Pular para o conteúdo principal
Press
Founder interview· Jul 15, 2021

Doryan Ahn, CEO of IRO — “Through the platform, Korea will lead core values”

IRO founder Doryan Ahn on the vision behind the remote evaluation platform and its blockchain-based review model.

IRO · Press
Doryan Ahn, CEO of IRO — “Through the platform, Korea will lead core values”

Doryan Ahn, CEO of IRO, has visited 73 countries and previously worked at Samsung, KOTRA, Kim & Chang, Gyeonggi Provincial Government and Decathlon. He likens IRO to “a scoring group for entrance-exam essays that issues a certified score.”

IRO runs non-face-to-face evaluations connecting companies and individuals and issues certificates for products, projects and brands. Scores of 7.0 or higher link to overseas export and investment; lower scores receive expert consulting. It works as an accelerator connecting businesses to a global network through evaluation, awards, certification and screening.

The idea came from the field. Across multiple sectors, Ahn saw that Korean companies struggle to attract genuine buyers and investors through trade shows, and that international buyers and investors prequalify companies via verified brand credentials before agreeing to meet. That insight led him to build a transparent screening platform using blockchain, AI and big data to connect credible Korean products with global buyers and investors.
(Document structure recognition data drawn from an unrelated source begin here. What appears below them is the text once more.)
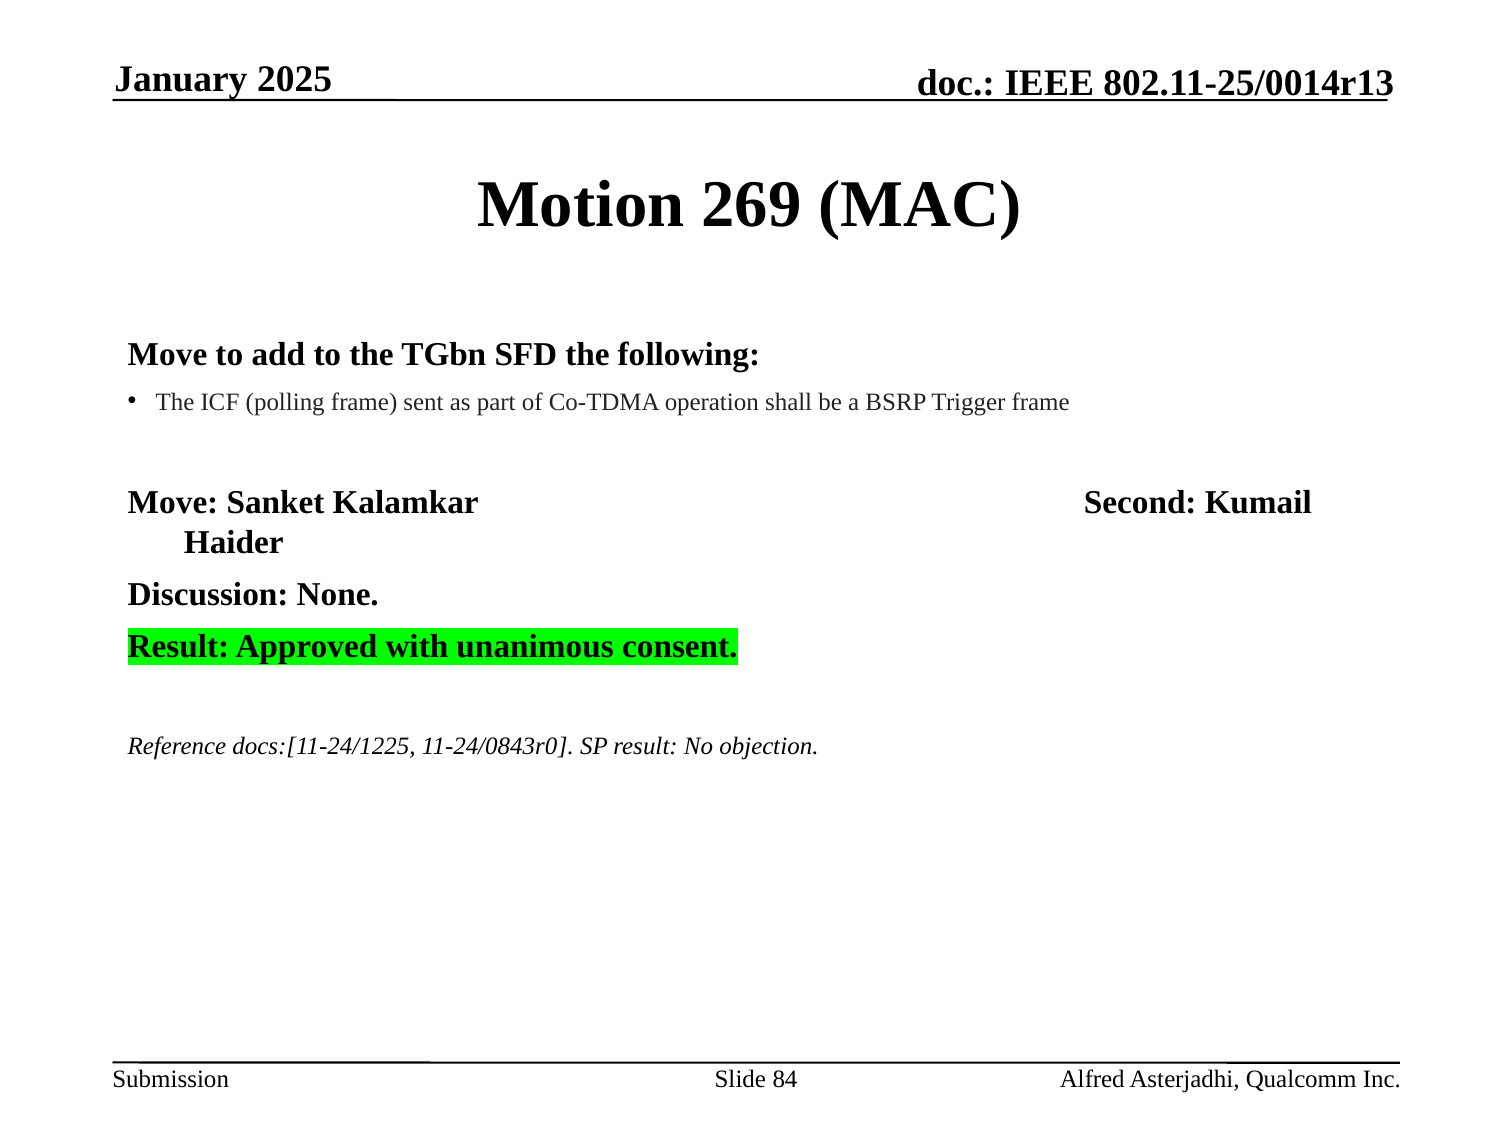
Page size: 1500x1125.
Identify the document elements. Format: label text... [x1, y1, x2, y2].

slide_number Slide 84 [712, 1061, 800, 1123]
footer Alfred Asterjadhi, Qualcomm Inc. [878, 1061, 1402, 1093]
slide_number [114, 54, 423, 100]
list Move to add to the TGbn SFD the following: The ICF (polling frame) sent as part of Co-TDMA operation shall be a BSRP Trigger frame Move: Sanket Kalamkar Second: Kumail Haider Discussion: None. Result: Approved with unanimous consent. Reference docs:[11-24/1225, 11-24/0843r0]. SP result: No objection. [112, 324, 1388, 1063]
title Motion 269 (MAC) [112, 112, 1388, 288]
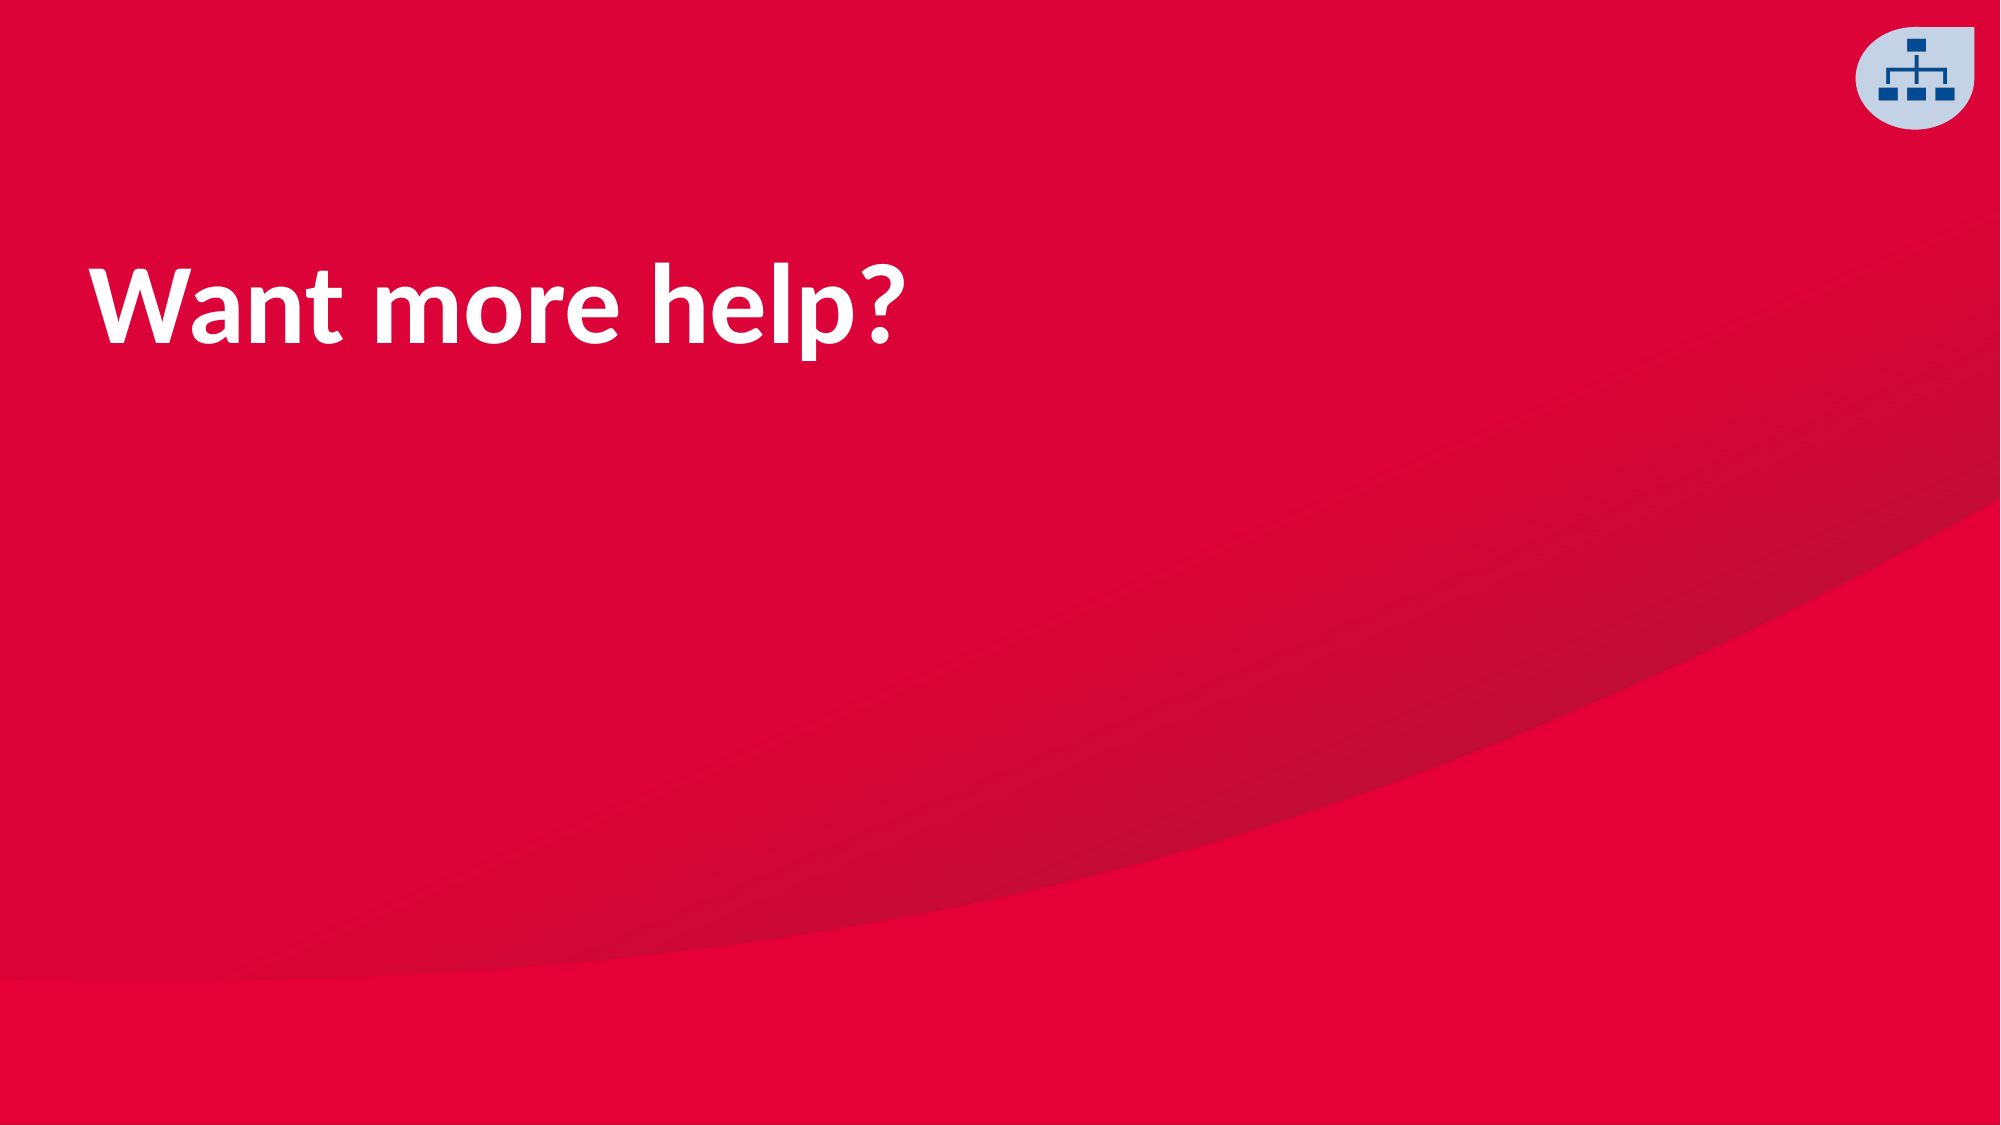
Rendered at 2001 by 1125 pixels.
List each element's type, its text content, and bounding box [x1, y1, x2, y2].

text_box [1962, 26, 1976, 112]
picture [0, 0, 2001, 1125]
title Want more help? [88, 245, 998, 460]
text_box [1854, 42, 1961, 131]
Results followed quickly. Within seven months of founding, IRO generated about ₩70 million in sales and secured a ₩45 billion investment letter of intent. It operates 12 regional headquarters in Korea, 15 advisors, 15 global marketers and 10 committee chairs, with 500 judges across 25 countries — alongside ₩10 billion in investment screening and placement in Chinese department stores.
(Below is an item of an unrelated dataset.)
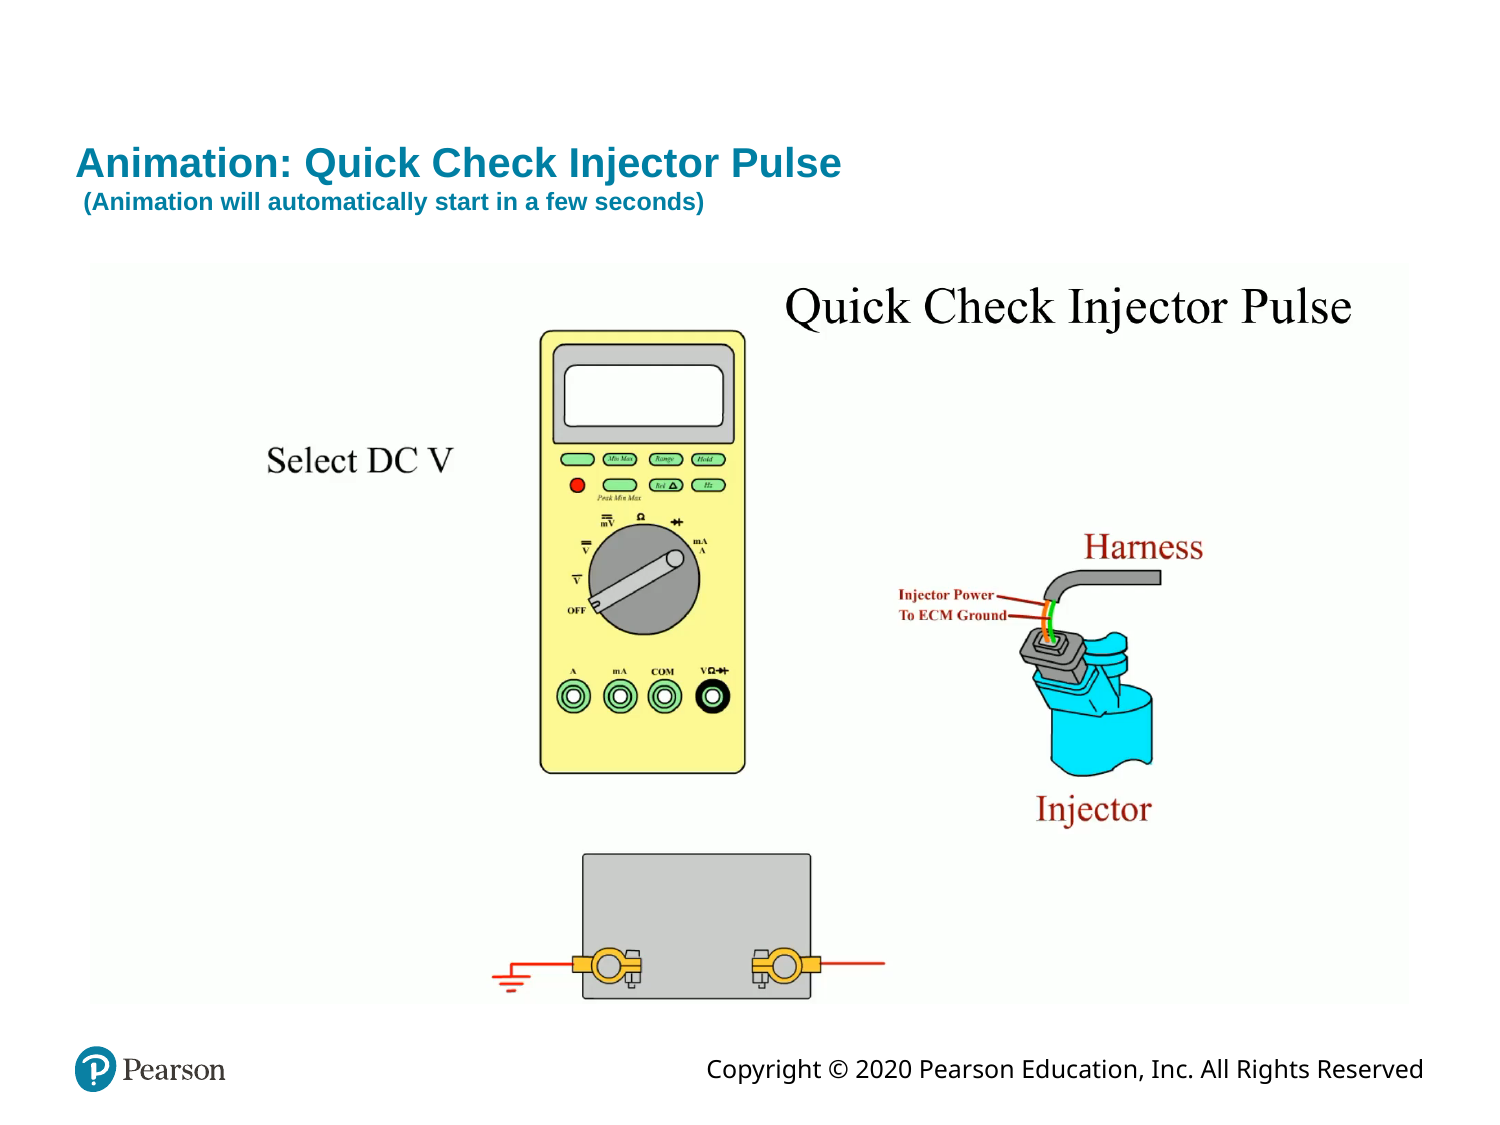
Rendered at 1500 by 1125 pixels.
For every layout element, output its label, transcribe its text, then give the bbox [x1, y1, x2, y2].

title Animation: Quick Check Injector Pulse ((Animation will automatically start in a few seconds)he animation will automatically start in a few seconds) [75, 35, 1425, 216]
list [89, 262, 1411, 1006]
On technology, IRO built a blockchain-based judge-verification system and filed a patent for a “blockchain-based IRO information management system and method” (application no. 10-2020-0078436). Judge ratings shift with examination results, reducing manipulation risk while keeping expertise objective rather than credential-based. The business model grew from Doryan Solutions, founded in Malaysia in 2016, around four overseas-business factors — People, Item, Marketer, Buyer/Investor — and a ranking formula (P × I × M × B).
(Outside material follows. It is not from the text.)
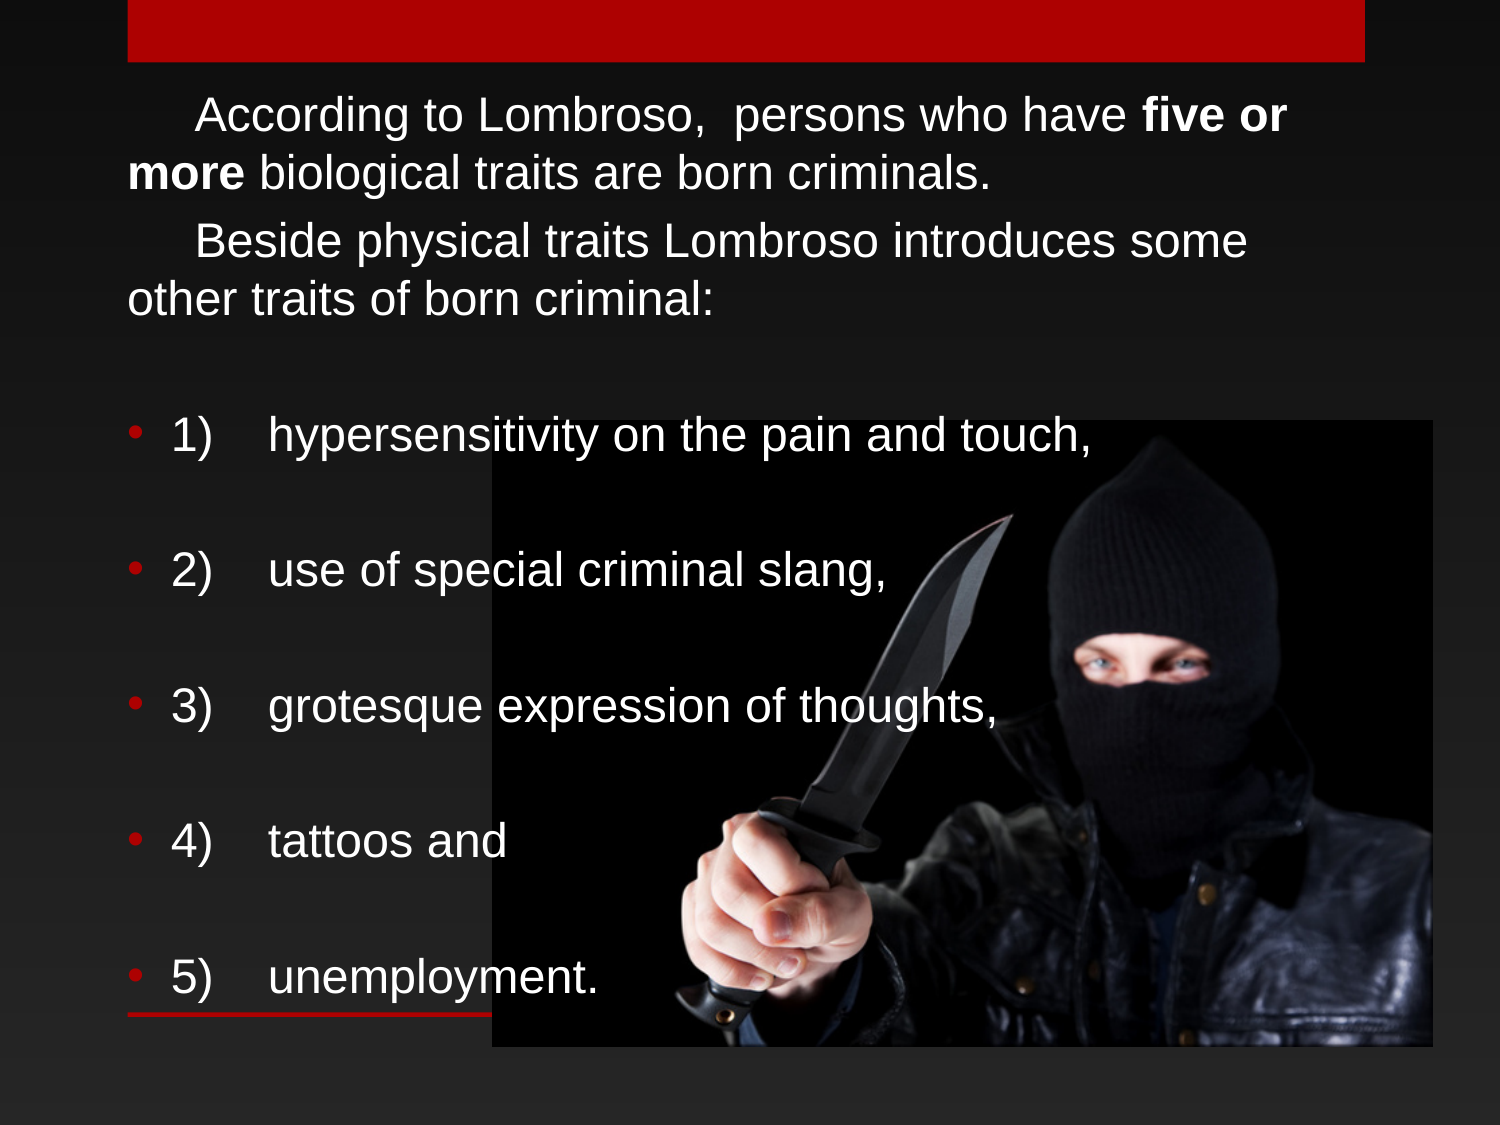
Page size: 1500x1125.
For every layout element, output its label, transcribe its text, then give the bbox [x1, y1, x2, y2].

Looking ahead, Ahn aims to expand to over 10,000 judges across 100 countries within two years, establish entities in Australia and the US, and partner with major malls and investment groups. Evaluation, awards, certification and screening matter in every field — wine, diamonds, coffee, ships — and IRO members, he believes, will lead high-value areas such as patents, copyrights and NFTs.